● **WHAT THE EXERCISE ASKS**:
Repeat, line for line, the part that opens with the line containing "Moore, K. and" and closes with the line containing "Extensible Message", including both of those lines.

● **RECORDS**:

== Segment start ==

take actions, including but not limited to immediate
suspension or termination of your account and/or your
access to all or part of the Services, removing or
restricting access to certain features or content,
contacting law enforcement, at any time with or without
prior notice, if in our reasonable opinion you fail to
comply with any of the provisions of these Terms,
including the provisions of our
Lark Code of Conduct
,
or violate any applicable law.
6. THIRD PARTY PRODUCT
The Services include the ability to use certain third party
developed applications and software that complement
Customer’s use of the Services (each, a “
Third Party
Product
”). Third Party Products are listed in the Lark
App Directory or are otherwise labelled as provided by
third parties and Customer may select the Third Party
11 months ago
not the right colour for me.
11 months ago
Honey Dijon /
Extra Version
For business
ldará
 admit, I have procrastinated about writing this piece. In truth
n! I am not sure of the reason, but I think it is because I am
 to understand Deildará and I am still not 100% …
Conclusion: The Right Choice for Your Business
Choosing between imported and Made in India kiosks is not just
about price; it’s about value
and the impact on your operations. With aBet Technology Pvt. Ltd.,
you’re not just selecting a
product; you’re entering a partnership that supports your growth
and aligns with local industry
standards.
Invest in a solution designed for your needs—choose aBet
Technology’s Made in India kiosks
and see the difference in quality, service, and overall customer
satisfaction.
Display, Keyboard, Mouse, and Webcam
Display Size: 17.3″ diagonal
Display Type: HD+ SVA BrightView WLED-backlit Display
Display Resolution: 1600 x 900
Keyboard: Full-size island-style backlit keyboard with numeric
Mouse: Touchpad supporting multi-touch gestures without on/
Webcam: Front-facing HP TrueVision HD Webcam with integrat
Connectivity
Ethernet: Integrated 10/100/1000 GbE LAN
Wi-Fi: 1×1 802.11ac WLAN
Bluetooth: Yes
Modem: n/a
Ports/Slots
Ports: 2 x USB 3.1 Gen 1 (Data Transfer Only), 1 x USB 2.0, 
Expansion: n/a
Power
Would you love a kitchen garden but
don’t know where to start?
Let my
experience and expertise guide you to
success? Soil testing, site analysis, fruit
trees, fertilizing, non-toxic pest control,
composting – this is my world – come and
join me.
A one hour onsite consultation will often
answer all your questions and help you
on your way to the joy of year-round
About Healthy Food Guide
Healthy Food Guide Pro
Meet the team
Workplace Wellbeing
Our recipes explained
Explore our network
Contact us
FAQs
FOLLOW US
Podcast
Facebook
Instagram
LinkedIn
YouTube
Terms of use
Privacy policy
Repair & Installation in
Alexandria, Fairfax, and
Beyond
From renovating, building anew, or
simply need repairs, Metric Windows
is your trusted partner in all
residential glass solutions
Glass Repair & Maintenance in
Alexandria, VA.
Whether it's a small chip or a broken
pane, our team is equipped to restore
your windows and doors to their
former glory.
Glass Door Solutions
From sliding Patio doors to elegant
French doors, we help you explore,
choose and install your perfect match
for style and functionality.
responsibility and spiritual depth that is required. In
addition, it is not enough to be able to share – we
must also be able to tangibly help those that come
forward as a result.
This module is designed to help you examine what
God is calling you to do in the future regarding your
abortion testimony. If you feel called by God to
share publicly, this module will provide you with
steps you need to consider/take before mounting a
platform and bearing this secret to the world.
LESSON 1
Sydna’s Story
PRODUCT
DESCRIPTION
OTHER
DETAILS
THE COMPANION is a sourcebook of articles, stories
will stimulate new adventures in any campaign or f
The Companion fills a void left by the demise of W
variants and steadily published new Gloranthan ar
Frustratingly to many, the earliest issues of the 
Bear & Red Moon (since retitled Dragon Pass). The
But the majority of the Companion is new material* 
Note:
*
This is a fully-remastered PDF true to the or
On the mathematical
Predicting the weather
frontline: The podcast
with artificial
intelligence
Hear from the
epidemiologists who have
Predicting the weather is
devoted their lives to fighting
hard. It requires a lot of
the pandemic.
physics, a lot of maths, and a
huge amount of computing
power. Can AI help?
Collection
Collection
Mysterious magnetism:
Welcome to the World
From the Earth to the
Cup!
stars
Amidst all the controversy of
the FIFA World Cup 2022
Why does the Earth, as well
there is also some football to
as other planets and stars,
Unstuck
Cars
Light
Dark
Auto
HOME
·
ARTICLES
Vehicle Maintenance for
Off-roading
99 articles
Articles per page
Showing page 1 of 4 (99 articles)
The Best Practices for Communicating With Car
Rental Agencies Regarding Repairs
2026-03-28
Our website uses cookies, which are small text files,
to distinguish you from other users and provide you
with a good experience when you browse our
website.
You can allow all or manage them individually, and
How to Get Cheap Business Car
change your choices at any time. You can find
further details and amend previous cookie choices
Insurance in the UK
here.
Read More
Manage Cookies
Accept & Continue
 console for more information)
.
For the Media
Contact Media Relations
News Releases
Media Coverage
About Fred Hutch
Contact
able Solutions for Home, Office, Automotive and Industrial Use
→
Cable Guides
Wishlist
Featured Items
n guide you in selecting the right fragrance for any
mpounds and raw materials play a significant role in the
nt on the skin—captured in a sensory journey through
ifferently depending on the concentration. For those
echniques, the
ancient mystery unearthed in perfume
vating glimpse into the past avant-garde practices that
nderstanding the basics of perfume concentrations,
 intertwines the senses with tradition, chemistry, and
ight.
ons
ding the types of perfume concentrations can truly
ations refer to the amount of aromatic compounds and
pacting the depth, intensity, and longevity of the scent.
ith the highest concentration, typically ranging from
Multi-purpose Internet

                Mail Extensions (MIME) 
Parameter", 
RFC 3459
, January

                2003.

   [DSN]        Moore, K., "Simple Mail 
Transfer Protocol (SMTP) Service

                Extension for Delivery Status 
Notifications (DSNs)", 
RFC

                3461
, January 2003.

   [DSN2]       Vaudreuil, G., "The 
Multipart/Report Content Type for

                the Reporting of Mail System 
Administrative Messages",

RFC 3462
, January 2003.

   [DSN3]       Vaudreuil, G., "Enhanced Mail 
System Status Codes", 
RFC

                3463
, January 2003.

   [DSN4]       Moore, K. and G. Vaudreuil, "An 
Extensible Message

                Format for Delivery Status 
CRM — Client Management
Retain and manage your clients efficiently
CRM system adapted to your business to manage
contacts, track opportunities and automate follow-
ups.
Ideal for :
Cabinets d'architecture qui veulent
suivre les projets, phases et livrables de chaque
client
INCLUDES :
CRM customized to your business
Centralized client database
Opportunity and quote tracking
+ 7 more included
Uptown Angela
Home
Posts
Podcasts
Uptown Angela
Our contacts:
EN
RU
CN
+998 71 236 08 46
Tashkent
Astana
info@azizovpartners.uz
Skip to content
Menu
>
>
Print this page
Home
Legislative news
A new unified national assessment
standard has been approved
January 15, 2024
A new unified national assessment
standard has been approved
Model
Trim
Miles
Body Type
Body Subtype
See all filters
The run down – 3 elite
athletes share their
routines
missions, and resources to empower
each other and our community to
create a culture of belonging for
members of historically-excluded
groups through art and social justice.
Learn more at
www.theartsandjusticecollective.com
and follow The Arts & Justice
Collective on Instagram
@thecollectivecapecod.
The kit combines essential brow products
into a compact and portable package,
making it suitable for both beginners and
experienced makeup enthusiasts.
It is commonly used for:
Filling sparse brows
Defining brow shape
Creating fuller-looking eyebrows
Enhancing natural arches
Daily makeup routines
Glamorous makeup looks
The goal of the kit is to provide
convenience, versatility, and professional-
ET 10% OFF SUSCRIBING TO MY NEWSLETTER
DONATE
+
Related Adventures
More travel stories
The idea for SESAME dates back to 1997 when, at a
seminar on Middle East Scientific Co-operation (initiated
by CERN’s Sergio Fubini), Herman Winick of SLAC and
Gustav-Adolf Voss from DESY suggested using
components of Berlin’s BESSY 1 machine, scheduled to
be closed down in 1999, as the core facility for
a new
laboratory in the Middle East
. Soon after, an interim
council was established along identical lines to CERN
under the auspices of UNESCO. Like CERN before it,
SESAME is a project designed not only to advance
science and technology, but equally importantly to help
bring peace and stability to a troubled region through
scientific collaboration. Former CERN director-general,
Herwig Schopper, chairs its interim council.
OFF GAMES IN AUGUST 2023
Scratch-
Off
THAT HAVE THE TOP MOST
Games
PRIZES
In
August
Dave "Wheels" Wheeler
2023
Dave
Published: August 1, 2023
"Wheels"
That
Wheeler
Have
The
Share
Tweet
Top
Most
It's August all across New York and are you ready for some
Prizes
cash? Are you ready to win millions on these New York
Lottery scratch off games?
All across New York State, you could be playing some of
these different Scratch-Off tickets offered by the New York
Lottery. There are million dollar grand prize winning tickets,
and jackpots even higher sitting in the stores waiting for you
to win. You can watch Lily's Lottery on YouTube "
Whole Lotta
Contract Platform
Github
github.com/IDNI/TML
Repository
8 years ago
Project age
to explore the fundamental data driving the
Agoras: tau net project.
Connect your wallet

== Segment end ==

● **RESPONSE**:
   [DSN4]       Moore, K. and G. Vaudreuil, "An 
Extensible Message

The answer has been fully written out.